И тогда равномерный гул голосов вдруг стихал. В вестибюле повисала мертвая тишина. Люди оглядывались на деда, а он, понурившись, шел через весь зал к нам.
– Жид, – злобно шипел дед и стискивал уцелевший кулак.
Но через час, другой, униженно улыбаясь, вихляясь всем туловищем, снова робко направлялся к санитару. Ловким скользящим движением совал ему в карман еще одну трешку и, заглядывая в глаза, заводил свое:
– Будьте так добренькие!
Санитар каменно молчал. Потом бросал на деда быстрый взгляд.
И тот, пятясь, кивая на каждом шагу, возвращался к нам:
– Пошли скорей! Ее сейчас приведут.
В эти минуты я ненавидела деда всей душой. Его заискивающую улыбку, его вихляющую походку, его униженное «будьте так добренькие». Я ненавидела до колотья в груди этого мутноглазого санитара.
Я ненавидела всех евреев мира. Я ненавидела себя.
Тетку выводили к нам в больничный сад в линялом заношенном байковом халате, подвязанном вместо пояса куском грязного бинта. Она шла, вперив взгляд прямо перед собой.
– Стой, – командовал санитар и дергал ее за халат.
Тетя останавливалась, точно вкопанная, держа руки по швам.
Никого из нас она не узнавала. Да и на себя, прежнюю, была не похожа. Без рыжей пристежной косы, коротко, по-мужски, подстриженная, с внезапно обострившимися чертами лица и выступившим вдруг вперед крупным носом, она стала разительно походить на деда.
Казалось, болезнь напрочь стерла ту разницу в летах и обличье, что была между ними.
– Маня, Манялэ, – тоскливо дребезжащим голосом окликал ее дед, – смотри, к тебе дети пришли. Смотри, что мы тебе принесли!
Взгляд тетки равнодушно скользил по кулькам и коробкам, которые вытаскивал из корзины дед, по нашим застывшим испуганным лицам, по голубым садовым скамейкам, по низкому зеленому кустарнику. Иногда она пугливо озиралась и выкрикивала какимто диким, пронзительно диким голосом:
– Их бин юде (я еврейка), – приседала, обхватив голову руками и пряча ее в колени.
Сколько я помню, она так ни разу нас и не признала. И лишь однажды, внезапно просветлев, пошла навстречу сестре быстрым скользящим шагом, выкрикивая на ходу:
– Момэлэ!
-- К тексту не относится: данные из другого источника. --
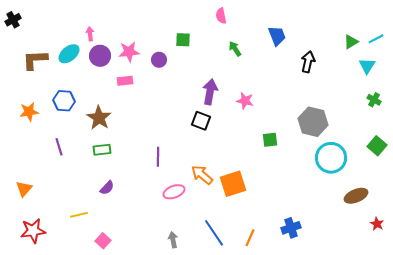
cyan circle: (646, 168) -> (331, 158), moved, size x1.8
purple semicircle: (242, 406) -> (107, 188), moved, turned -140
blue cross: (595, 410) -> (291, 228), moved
Момэлэ! Их гей цу дир (мамочка, я иду к тебе).
Подойдя совсем близко, воровски оглянулась на санитара и вытащила из рукава кусочек черствого заплесневелого хлеба:
– Эссен (ешь)!! – еле слышно прошелестела она и сунула его сестре.
Та в испуге отпрянула.
– Нэмен (возьми)! – дед ткнул сестру в спину кулаком, – немэн, – со слезами в голосе повторил он.